The House bills and the Senate counterpart (S-2) introduce pilot programs to block-grant ESEA funds:  the House version allows 10 states to try this approach, the Senate ups it to 15. These bills represent a fundamental change in the structure of ESEA, particularly Title I, allowing states to transfer up to 100 percent of their activity funds between formula programs. Title I funds would no longer be targeted to programs that address specific needs. U.S. Secretary of Education Richard Riley fumes, “The program [Safe and Drug Free Schools] will never get better if Congress keeps retreating from a more targeted approach.”

And while Rep. Mike Castle (R-Del.) says, “This is an education bill, not a gun bill,” guns played a prominent role in the debates. The House bill allows ESEA monies to be spent on such things as acquisition of metal detectors and security personnel, school security assessments and training, drug testing and locker searches, but not on arts for at-risk youth (repealing the Cultural Partnership for At-Risk Children and Youth program).  
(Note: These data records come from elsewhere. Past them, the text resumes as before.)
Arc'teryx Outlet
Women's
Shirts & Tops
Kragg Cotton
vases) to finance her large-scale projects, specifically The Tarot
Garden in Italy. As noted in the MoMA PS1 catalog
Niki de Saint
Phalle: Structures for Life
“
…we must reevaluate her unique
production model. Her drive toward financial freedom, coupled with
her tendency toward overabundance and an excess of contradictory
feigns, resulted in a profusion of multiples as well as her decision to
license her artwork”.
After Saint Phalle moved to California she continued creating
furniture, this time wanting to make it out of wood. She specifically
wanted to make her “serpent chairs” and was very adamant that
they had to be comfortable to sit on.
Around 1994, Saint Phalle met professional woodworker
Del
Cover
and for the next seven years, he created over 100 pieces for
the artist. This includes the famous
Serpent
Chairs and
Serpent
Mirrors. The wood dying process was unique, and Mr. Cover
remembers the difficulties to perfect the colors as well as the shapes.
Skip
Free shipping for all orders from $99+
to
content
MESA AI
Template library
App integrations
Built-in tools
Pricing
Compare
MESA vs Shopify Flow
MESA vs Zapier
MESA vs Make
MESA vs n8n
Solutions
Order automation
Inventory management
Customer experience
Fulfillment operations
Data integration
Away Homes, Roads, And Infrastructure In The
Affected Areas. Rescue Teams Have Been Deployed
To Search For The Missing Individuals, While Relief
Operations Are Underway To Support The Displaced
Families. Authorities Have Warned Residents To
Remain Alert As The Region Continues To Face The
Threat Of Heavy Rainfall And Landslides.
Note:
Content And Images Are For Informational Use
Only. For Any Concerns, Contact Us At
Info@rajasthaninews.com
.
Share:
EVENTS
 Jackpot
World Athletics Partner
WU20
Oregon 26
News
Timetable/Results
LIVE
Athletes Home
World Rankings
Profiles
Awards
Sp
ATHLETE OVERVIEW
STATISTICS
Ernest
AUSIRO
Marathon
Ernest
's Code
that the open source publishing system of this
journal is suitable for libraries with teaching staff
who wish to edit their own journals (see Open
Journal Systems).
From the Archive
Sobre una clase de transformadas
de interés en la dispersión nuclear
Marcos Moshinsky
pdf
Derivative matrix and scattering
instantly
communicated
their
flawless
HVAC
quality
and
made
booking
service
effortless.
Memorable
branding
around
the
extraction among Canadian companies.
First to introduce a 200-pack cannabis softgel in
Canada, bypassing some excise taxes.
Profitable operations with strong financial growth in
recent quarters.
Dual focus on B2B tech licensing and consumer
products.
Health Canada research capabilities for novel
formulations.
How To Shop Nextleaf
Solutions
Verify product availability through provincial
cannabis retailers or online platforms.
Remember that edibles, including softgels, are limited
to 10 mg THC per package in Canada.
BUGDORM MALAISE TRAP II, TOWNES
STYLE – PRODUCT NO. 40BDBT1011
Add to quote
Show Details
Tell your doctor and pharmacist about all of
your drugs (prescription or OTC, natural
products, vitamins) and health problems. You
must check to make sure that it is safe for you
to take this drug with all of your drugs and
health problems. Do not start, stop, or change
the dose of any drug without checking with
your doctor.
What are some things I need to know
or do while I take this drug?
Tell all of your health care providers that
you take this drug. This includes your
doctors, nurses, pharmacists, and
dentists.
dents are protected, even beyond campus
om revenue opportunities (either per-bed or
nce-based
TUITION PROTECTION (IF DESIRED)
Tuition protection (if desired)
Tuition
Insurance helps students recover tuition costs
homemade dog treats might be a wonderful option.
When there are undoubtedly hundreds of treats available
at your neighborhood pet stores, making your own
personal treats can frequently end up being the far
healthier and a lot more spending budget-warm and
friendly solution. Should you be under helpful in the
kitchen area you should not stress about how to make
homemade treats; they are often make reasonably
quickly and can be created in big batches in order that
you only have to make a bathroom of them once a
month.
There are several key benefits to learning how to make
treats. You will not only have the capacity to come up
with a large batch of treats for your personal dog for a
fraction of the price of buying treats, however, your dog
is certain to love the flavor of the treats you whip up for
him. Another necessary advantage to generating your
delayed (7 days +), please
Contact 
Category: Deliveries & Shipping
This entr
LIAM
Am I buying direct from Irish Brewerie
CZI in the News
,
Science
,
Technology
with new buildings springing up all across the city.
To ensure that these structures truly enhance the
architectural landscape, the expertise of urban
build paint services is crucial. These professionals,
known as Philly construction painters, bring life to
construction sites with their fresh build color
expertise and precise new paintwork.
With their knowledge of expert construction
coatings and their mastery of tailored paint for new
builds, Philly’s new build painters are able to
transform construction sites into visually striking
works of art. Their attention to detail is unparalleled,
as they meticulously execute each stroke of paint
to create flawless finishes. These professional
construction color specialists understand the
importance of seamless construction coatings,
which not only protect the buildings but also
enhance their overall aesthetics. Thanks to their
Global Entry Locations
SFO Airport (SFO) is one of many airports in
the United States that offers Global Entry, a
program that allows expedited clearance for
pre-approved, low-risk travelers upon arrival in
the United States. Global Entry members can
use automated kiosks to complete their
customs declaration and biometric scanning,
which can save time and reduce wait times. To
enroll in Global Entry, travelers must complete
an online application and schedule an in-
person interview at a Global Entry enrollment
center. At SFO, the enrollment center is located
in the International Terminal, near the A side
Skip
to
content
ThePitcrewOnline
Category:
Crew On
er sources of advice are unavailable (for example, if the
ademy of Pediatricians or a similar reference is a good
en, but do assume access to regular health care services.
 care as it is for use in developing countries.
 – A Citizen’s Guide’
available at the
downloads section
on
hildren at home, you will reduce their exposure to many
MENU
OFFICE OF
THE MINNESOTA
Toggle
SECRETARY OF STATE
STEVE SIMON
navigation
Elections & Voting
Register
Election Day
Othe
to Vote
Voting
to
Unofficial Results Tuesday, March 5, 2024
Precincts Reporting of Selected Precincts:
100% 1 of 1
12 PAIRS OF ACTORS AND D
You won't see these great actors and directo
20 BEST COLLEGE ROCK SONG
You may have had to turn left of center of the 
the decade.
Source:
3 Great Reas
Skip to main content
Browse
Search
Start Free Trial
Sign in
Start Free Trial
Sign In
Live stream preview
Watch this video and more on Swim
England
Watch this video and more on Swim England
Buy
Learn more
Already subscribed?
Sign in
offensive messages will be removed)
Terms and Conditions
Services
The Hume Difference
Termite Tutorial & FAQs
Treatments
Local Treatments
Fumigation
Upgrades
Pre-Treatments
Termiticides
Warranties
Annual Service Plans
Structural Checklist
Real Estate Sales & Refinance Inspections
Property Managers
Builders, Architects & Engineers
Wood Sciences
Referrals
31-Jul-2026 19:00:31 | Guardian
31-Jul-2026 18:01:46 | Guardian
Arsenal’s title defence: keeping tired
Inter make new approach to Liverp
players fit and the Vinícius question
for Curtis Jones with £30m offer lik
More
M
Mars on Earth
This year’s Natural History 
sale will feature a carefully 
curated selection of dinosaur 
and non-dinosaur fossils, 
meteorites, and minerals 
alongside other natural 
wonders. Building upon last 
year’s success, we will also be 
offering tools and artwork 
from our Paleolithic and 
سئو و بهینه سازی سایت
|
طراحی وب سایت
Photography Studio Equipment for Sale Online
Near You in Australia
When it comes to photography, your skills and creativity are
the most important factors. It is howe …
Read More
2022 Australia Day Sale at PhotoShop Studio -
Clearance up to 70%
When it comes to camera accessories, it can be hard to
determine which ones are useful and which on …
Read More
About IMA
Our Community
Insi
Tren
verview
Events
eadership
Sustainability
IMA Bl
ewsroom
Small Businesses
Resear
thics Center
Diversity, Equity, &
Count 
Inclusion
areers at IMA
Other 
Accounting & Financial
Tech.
Another “flexible spending option is a continued emphasis on Character Education. Character Education expert, author and Superintendent of Hudson, Mass., Public Schools Sheldon Berman cautions, “Character education is not simple … Human beings often gravitate to simple answers to complex questions.” Perhaps some Congress members need one of Berman’s Character Education courses before they continue work on re-authorizing ESEA.

 

Alleged ‘Deadbeat Dad’ Wins Indiana Primary

 

Brian Kerns, a former chief of staff for outgoing Rep. Ed Pease (R-Ind.), won his primary over Lafayette businessman Bob Griffiths for the right to face the voters in the fall election.  Just a week before the election, the Indianapolis Star published charges that Kerns “fostered an environment that was hostile to women” by verbally abusing several former Pease staffers, and has a history of delinquency on child support payments.  Kerns denied the charges, and sailed to a comfortable victory.

Passings

Joe Hein, staffer for Sen. Tim Johnson (D-S.D.) and a potential contender for this year’s South Dakota House race against Rep. John Thune (R-S.D.), committed suicide at his Alexandria, Va.,  home on April 30. His colleagues in Johnson’s office called Hein dedicated and generous, with a special concern for children and youth. He was working to get a branch of the national noprofit after-school reading and mentoring program, “Everybody Wins,” off the ground in South Dakota.

“One of the five greatest individuals I have ever met in my life,” is how Sen. Paul Wellstone (D-Minn.) described his legislative director, Mike Epstein, who passed away on May 6, a week after retiring from his 30-year career as a Senate staffer.” Mike really represented those who didn’t have a high paid lobbyist pushing for them, such as children in poverty, and working parents,” said Sen. Tom Harkin (D-Iowa). 

 

Haskins Leaving

Another congressional “institution” and one of the primary authors of the 1996 welfare reform legislation, Ron Haskins, majority staff director for House Ways and Means Committee Chairwoman Rep. Nancy Johnson (R-Conn.), has announced plans to leave Congress. Opinionated, fiesty and dogmatic, Haskins is known for being an intellectual strategist who has been referred to as a “worthy opponent” by minority finance committee staffers in the Senate, who often must work with Haskins on legislation impacting children and families.  He has not disclosed his future plans.